Selbst das ziellose Hoppeln wird zum Problem. Wir hängen am Tropf medialer Aktualität. Raserei des blinden Augenblicks. Aktualität ist für das Kaninchen das, was bedrohlicherweise gerade passiert, aber nicht zu begreifen ist. Die online-Medien antworten mit dem liveticker, dem „Wahlfolgen-Ticker“ (!), „Eilmeldungen“ und breaking news sowie jetzt, neuerdings in SPIEGELonline, dem „Minutenprotokoll“.  Mindestens minütlich müssen wir ja wissen, woher der Wind weht und was Böses oder Schmutziges er für kleine Nagetiere bringt. Wir brauchen Frühwarn-, nein, sogar Brühwarm-Systeme! Sonst bleibt keine Zeit mehr fürs Wegducken. Andere Nationen grinsen und spötteln über die German Angst. Aber die sind auch keine Kaninchen, oder, um dass Personal des Kinderbuchklassikers „Winnie te Pooh“ zu zitieren, Ferkel. Ferkel ist ein etwas großmäuliges, aber extrem furchtsames Tierchen. Als es zur Jagd auf den rein imaginären „Heffalumpp“ geht, sorgt sich Ferkel nicht darum, was ein „Heffalumpp“ überhaupt ist, sondern grübelt bloß: „Ist es auch gut mit Ferkeln?

Aufgelistetes Material:

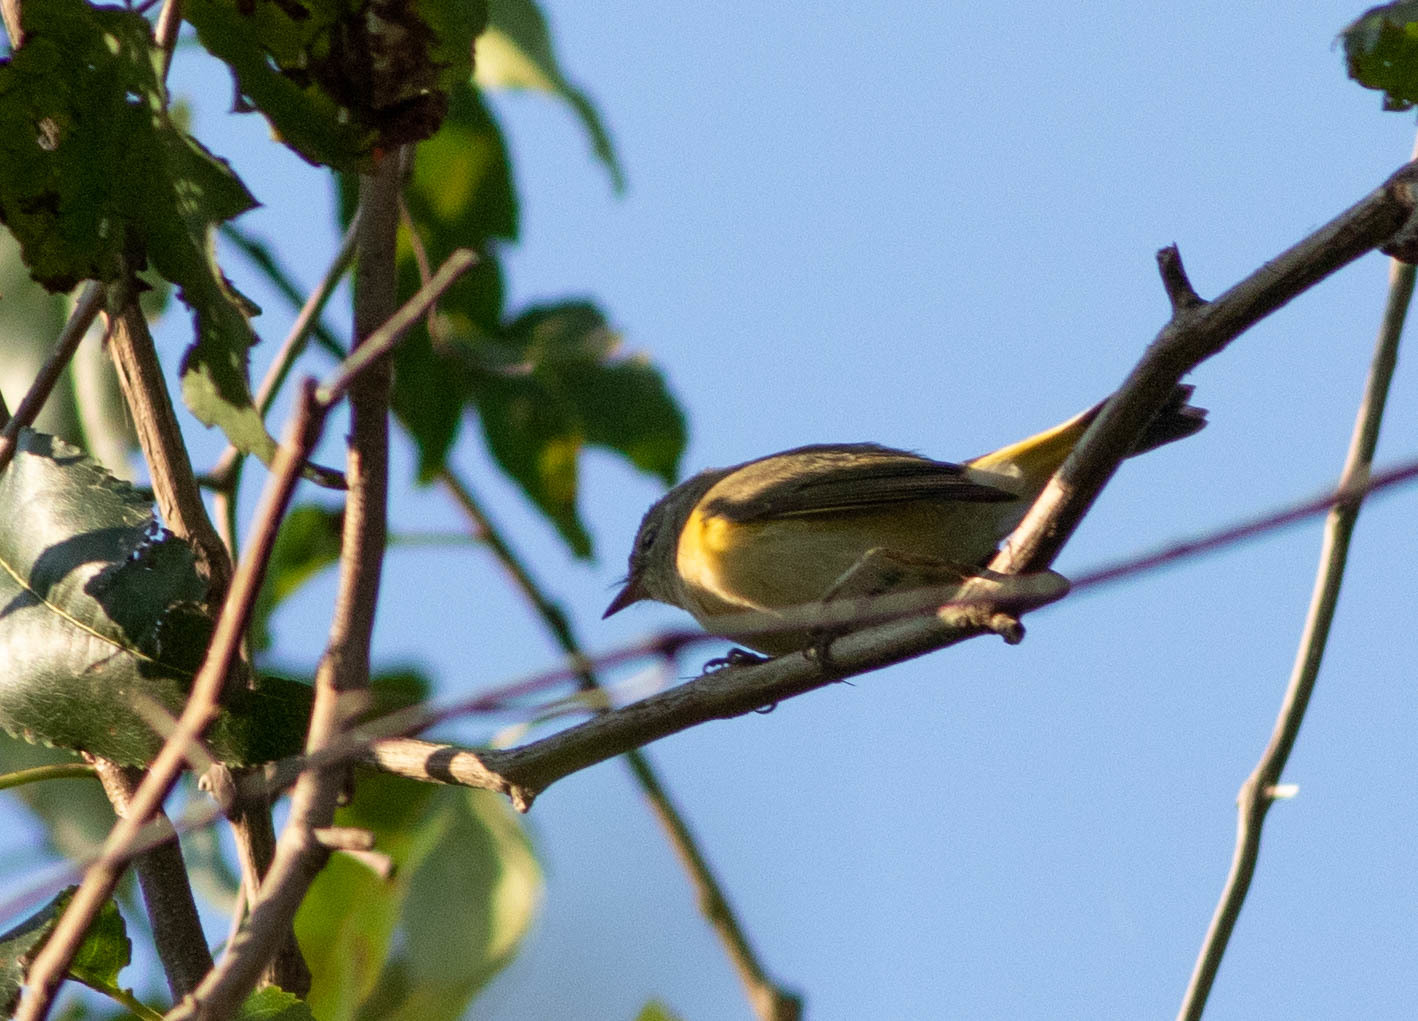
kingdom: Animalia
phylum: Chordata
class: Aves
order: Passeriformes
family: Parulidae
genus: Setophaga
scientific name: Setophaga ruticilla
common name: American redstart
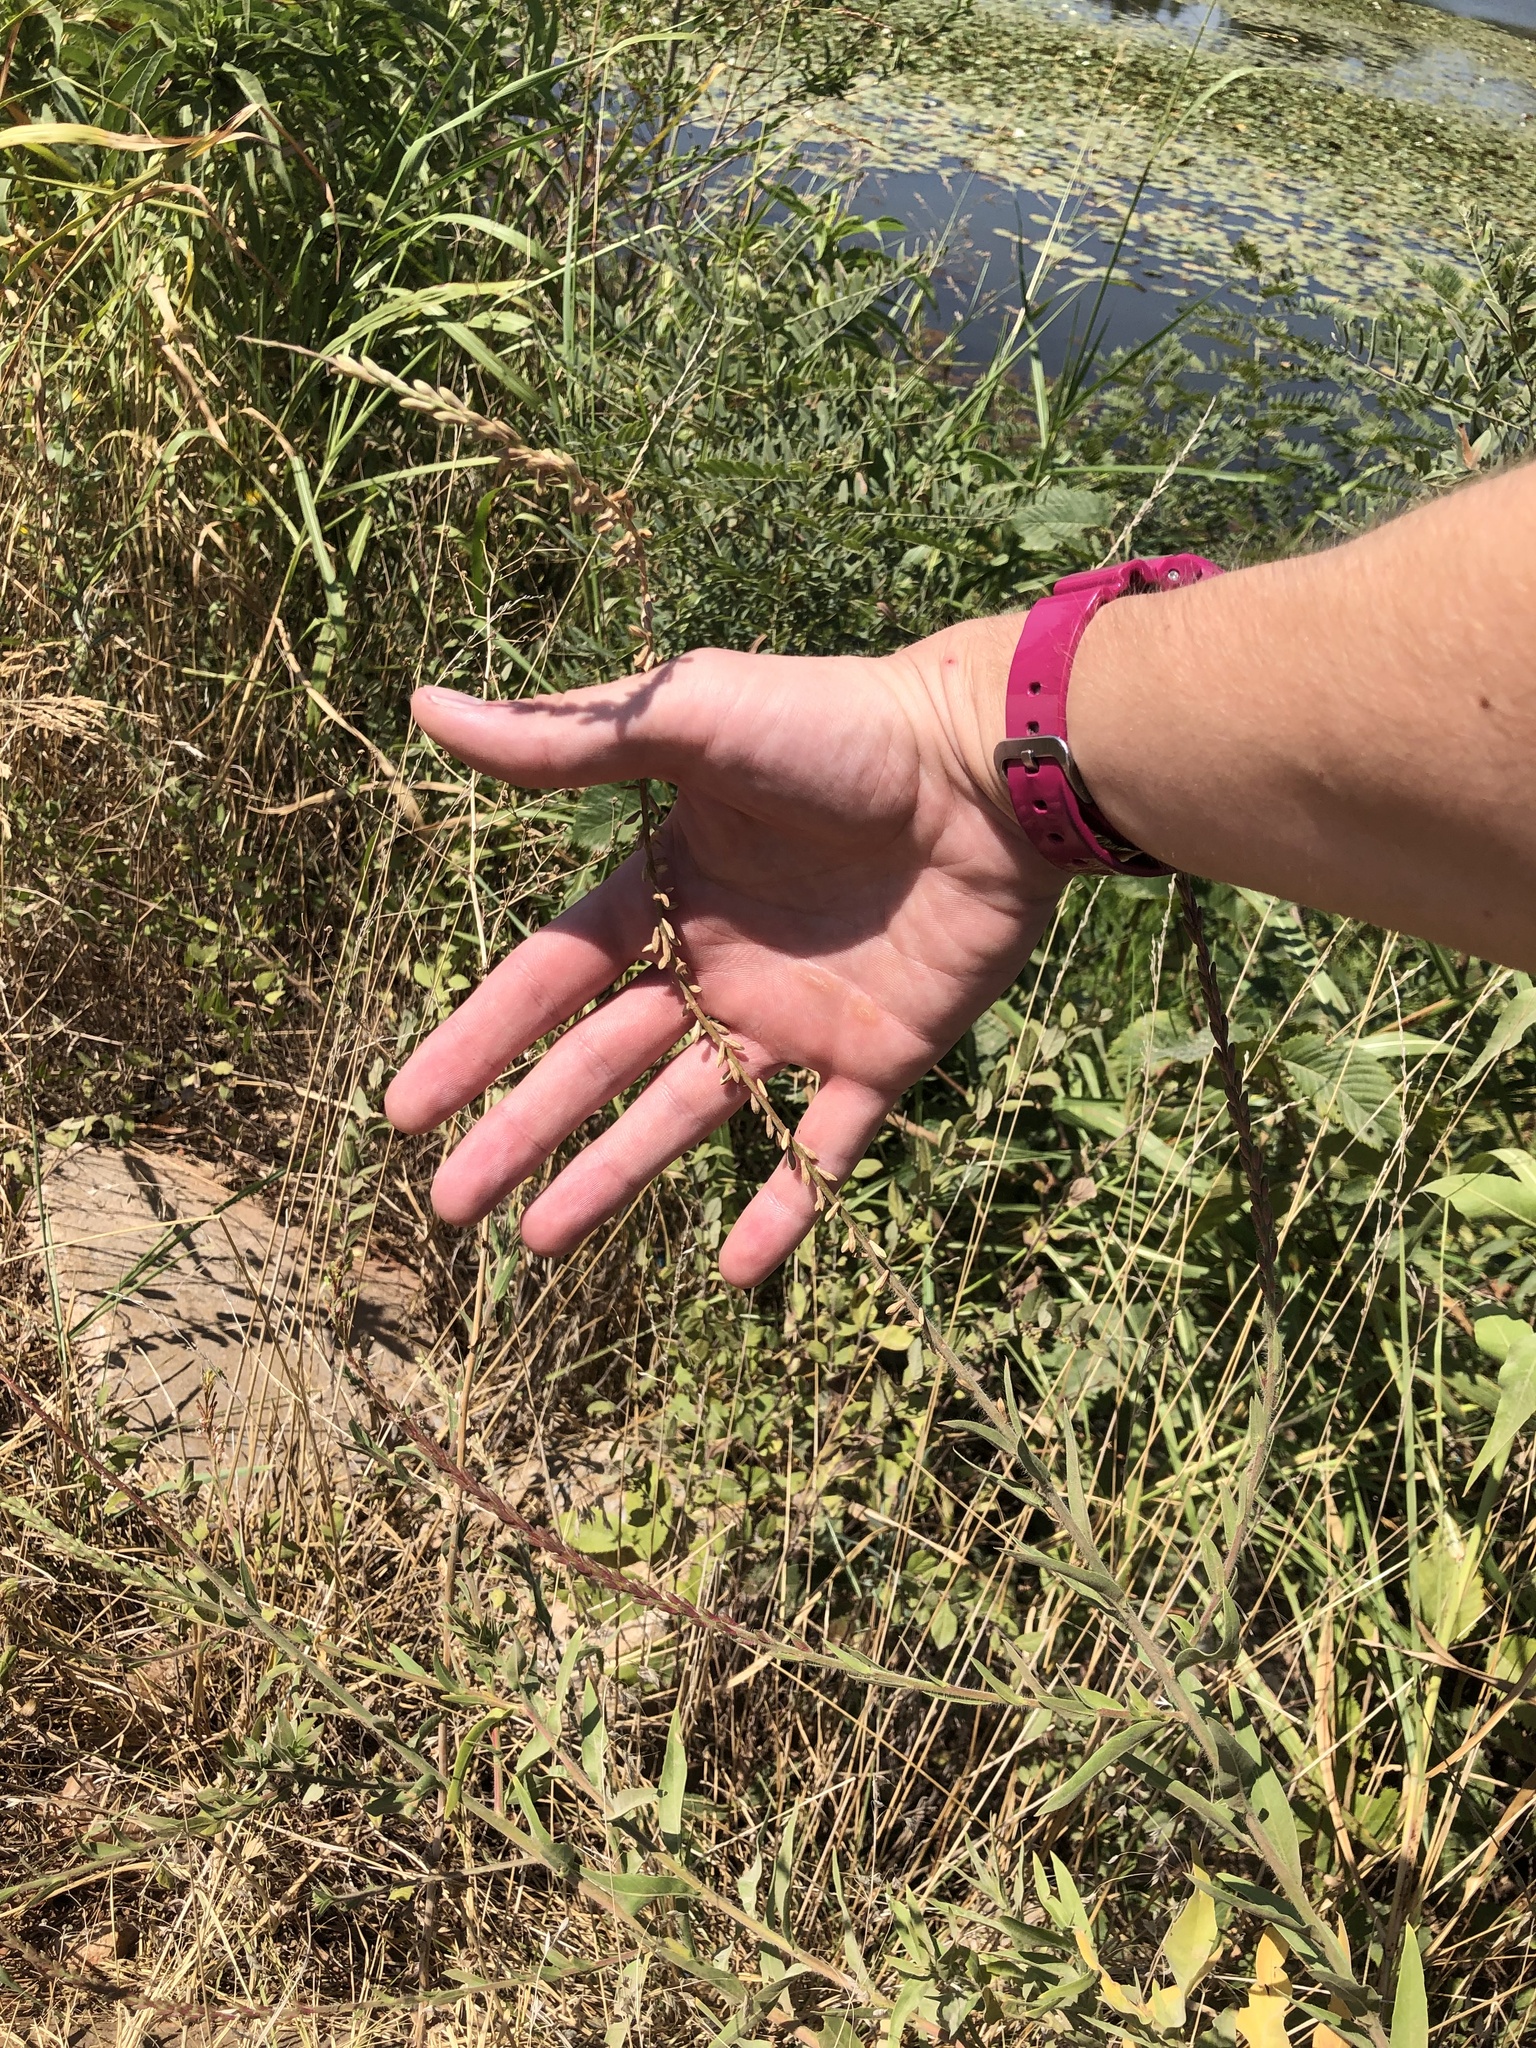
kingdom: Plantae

Zu erledigen:
**A)** Wie beschreibt der Textauszug das Tierchen Ferkel?
**B)** Übersetze den Satz „Andere Nationen grinsen und spötteln über die German Angst.“ aus dem Textauszug ins Englische.
**C)** Führe den Textauszug über Medien und Kaninchenangst ab seinem letzten Satz weiter.

Ergebnisse:
**A)** Als etwas großmäuliges, aber extrem furchtsames Tierchen.

**B)** Other nations grin and scoff at the German Angst.

**C)**
Manchmal zwickt die Medien der Übermut, und sie ziehen auf die Straße, um ihr Publikum zu veralbern. So fragten kürzlich ZDF-Reporter in der Einkaufszone, was die Leute denn jetzt von der Braunschweiger Atom-Uhr hielten. Eine gut gekleidete, eher bildungsbürgerlich wirkende Dame, von der German Angst schon ganz grau-grämlich, greinte in die Kamera: „Ja, die muss man jetzt wohl auch abschalten…“ – Wenn ihr mich fragt: DAS ist deutsch!

PS:  Vielleicht trage ich zur Kalmierung der Bevölkerung bei, wenn ich desalarmierend beruhige: Die Gefahr einer Kernschmelze besteht bei der Braunschweiger Atom-Uhr kaum. Sie abzuschalten empföhle sich ohnehin nicht. Für Länder ohne natürliche Zeit-Ressourcen ist Atom-Zeit leider unverzichtbar, sonst bleiben irgendwann die Kuckucksuhren stehen, Eier könnten nicht mehr auf den Punkt gegart werden und alle verschlafen. Auch erneuerbare Quellen wie Sand- und Sonnenuhren können den enormen Zeit-Bedarf einer modernen Industrie-Nation nicht decken!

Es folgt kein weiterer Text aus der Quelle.